■ PASSAGE:
>>>>>
Interagency collaboration extends beyond child- and family-serving agencies to include public, private, nonprofit, community, and faith-based formal and informal service providers and supports. Examples include child welfare, juvenile justice, mental health, education, substance abuse, and health agencies and (if separate) the agency responsible for serving Native American families, as well as child advocacy and parent empowerment organizations, places of worship, local business associations, colleges and universities. In a system of care, these collaborative partners work together to address the complex needs of children and families in a spirit of community partnership. Interagency collaboration is reflected at both the governance and direct practice level.

Formal interagency governance teams can:

  • Provide financial support to fill service gaps
  • Develop interagency training agendas
  • Develop funding strategies
  • Make joint agency budget recommendations
  • Create interagency management information systems
  • Provide gatekeeping functions to reduce or end out-of-community placements
  • Develop communication plans and program development strategies

Why is interagency collaboration important?

  • Interagency collaboration creates a sense of community ownership for supporting children and families and addressing their needs and strengths.
  • Children and families come to the child welfare system with multiple needs requiring the assistance of multiple agencies. Often, when multiple services are required, the effectiveness of any one service is related to the availability and effectiveness of the other services needed by the family.
  • Interagency collaboration reduces duplication of services and allows for greater efficiency in the use of public resources.
<<<<<
[Chart comprehension data]
>>>>>
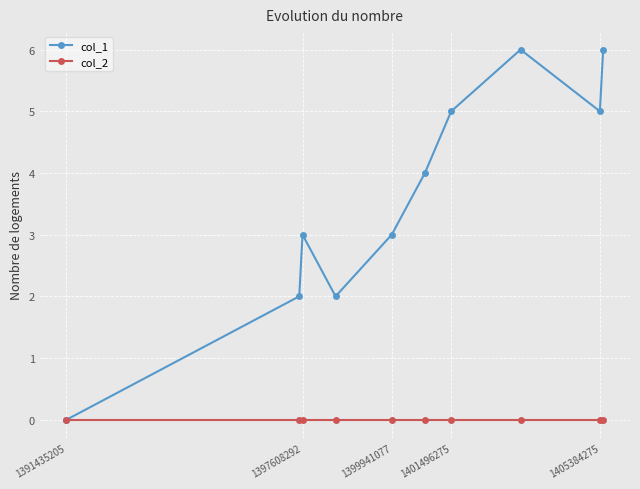

List the series in order of their overall mean, highest first.

col_1, col_2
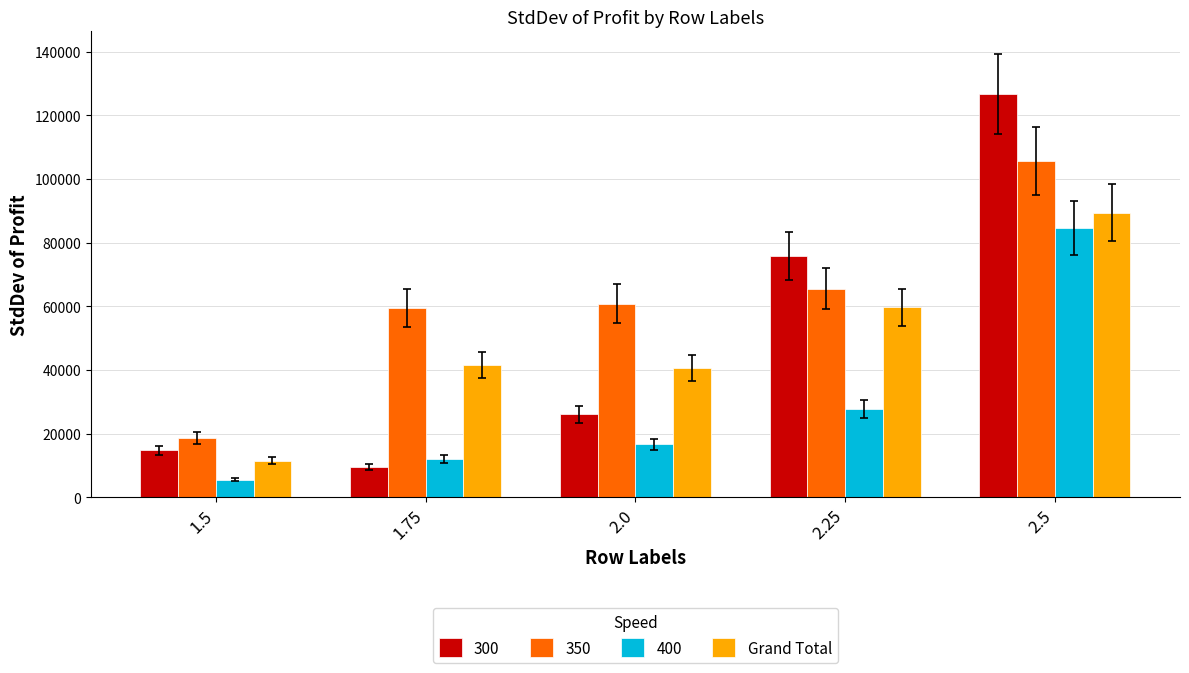

What is the sum of the 400 values at 1.75 and 1.5?

17708.5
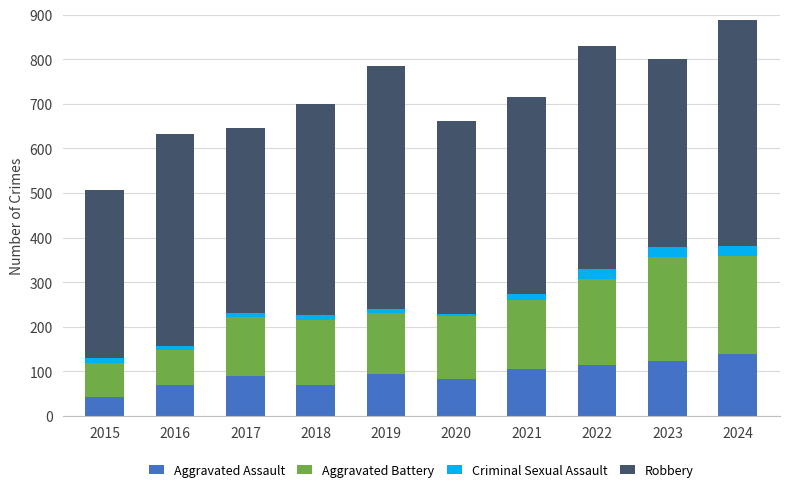

How many data points in Aggravated Assault are less than 94?

5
<<<<<
■ APPLY WHAT YOU READ:
1) Print every chart comprehension record word for word, leaving the pictures out.
2) Proceed with the text on interagency collaboration, starting right after its last sentence.

■ PER-TASK ANSWERS:
1)
List the series in order of their overall mean, highest first.

col_1, col_2

What is the sum of the 400 values at 1.75 and 1.5?

17708.5

How many data points in Aggravated Assault are less than 94?

5

2)
  • Collaboration creates a fuller understanding among community and agency partners of the policies and statutes that drive funding and practice issues, while maximizing funding and programmatic resources available to children and families.
  • Interagency collaboration allows for the creation of data systems that can track children and families across agencies and provides for a unified voice to legislators on the unmet needs of children.

Questions to ask about systems of care and interagency collaboration:

  • Are all child-serving agencies involved in the system of care?
  • Is there broad representation of community stakeholders involved in the system of care?
  • Are there interagency agreements, memoranda of understanding, or statutes that forge the interagency collaboration?
  • Do families have a meaningful role in all interagency collaboration efforts?
  • Are processes in place that allow for the State/county/city/tribal interagency teams to have a governance role within the system of care?
  • Is each agency partner contributing funds to the system?
  • Are all general fund dollars being maximized by matching them up with Federal funds where possible?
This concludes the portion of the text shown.